Horton Wins at Box Office, But Movie Experience Continues Downward
It is getting worse. Last weekend, I went to Horton Hears a Who. Opening weekend. Rainy Sunday. And the theater for a 4pm showing was not full in a popular place on the Upper West Side of Manhattan which is pretty much saturated with young kids. Mass Billboards, Mass TV focused kid TV blitz. Even my 9 year old is online and says he saw nothing. Before the movie started – it was a LONG 20 minutes or so, I do not think I heard a single laugh from the kids. A few from the parents. The ads were directed at the parents.

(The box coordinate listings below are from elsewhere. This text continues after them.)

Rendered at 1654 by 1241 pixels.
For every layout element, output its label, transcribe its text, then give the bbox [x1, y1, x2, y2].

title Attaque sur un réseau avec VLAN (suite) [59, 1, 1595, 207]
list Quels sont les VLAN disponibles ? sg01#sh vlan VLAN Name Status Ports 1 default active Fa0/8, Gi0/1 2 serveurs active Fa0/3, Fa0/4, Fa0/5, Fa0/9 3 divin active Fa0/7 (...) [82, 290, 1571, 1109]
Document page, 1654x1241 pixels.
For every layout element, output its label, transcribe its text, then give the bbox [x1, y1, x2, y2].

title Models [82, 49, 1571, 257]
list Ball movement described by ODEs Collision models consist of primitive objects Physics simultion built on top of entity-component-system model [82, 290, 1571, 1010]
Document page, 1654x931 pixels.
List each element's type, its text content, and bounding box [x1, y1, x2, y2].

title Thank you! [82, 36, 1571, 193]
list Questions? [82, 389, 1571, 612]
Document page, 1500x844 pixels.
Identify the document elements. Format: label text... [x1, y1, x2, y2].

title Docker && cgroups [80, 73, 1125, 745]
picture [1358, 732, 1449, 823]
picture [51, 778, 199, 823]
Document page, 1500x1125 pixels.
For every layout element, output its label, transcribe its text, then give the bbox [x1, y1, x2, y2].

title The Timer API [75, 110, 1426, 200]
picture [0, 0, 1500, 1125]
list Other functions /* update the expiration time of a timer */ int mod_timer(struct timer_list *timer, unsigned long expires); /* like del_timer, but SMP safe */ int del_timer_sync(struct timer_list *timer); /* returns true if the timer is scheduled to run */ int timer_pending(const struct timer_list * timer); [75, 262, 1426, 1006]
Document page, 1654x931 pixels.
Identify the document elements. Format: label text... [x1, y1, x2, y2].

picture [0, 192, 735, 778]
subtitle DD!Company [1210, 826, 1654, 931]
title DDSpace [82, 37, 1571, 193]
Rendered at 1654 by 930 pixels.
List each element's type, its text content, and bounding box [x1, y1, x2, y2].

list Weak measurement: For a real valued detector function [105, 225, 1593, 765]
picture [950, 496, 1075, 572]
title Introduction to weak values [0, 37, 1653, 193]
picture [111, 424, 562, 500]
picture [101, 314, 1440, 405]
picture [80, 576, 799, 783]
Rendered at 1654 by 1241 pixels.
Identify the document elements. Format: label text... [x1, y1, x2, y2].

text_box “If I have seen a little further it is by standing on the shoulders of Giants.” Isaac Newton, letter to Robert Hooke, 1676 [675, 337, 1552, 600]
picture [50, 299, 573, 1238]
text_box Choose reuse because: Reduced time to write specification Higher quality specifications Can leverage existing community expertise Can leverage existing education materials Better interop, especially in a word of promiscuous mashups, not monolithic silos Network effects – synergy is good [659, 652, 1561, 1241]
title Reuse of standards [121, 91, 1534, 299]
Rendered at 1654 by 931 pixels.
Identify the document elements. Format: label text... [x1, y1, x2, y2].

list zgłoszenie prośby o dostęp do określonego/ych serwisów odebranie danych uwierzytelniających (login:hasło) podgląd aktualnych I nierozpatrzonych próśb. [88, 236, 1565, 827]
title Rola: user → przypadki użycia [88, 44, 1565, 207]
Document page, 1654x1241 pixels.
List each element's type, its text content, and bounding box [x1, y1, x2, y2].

The kids experience was… non existent unless parents bought the popcorn etc.
Maybe go for kid humor and get the experience up? What about extensions of what the kids like and love.The movie had the largest opening weekend this year at $45m on almost 4,000 screens at an average of $11,384 per screen. Wide opening – huge weekend. Ridiculously underwhelming experience. With nothing else on offer, and expectations peaked by buzz fed by billboards and kids – you go to the movies. You shell out almost $60 for tickets and $25 for snacks for 2 adults & 3 kids. You seldom hear complaints except the growing voice of those who stop showing up and keep driving box offices down. When is the business going to learn that it a movie could be interactive and experience for the kids.
What about a fun dance/exercise session with catchy tunes and favorite characters from other movies getting the kids out of their seats and moving, interacting with the screen?
Or play some game along similar lines. Just 5 minutes. You will have the kids and the parents talking up the experience. Have Nintendo, Sony or Microsoft sponsor the games (Great PR for the Wii, PSP or the XBOX. Or something via sms or pda or cell phone via the web. By the time the movie started, every seat was not full for a 4 pm screening. Close to, but not full. A rainy winter afternoon. I expect that this weekend the movie will do fine. My gut said on Sunday while I was in the theater and being underwhelmed by the movie (as was my wife and apparently the handful of parents that left mid-movie with their kids) that the drop-off would be significant and in the 50% range. But that was before they hit $45 million. With an estimated budget of $85 million and who knows, and who knows how much on marketing but lets guess 50% more, it will be interesting to see what the drop off is. My 9 and 6 year-olds are not clamoring or evening asking to see it again. Or wanting the DVD. Neither do their parents. That was not the case with many of the animated movies that are #’s 1-13 ahead of Horton on the best animated opening weekends.
I am interested to see what happens this weekend.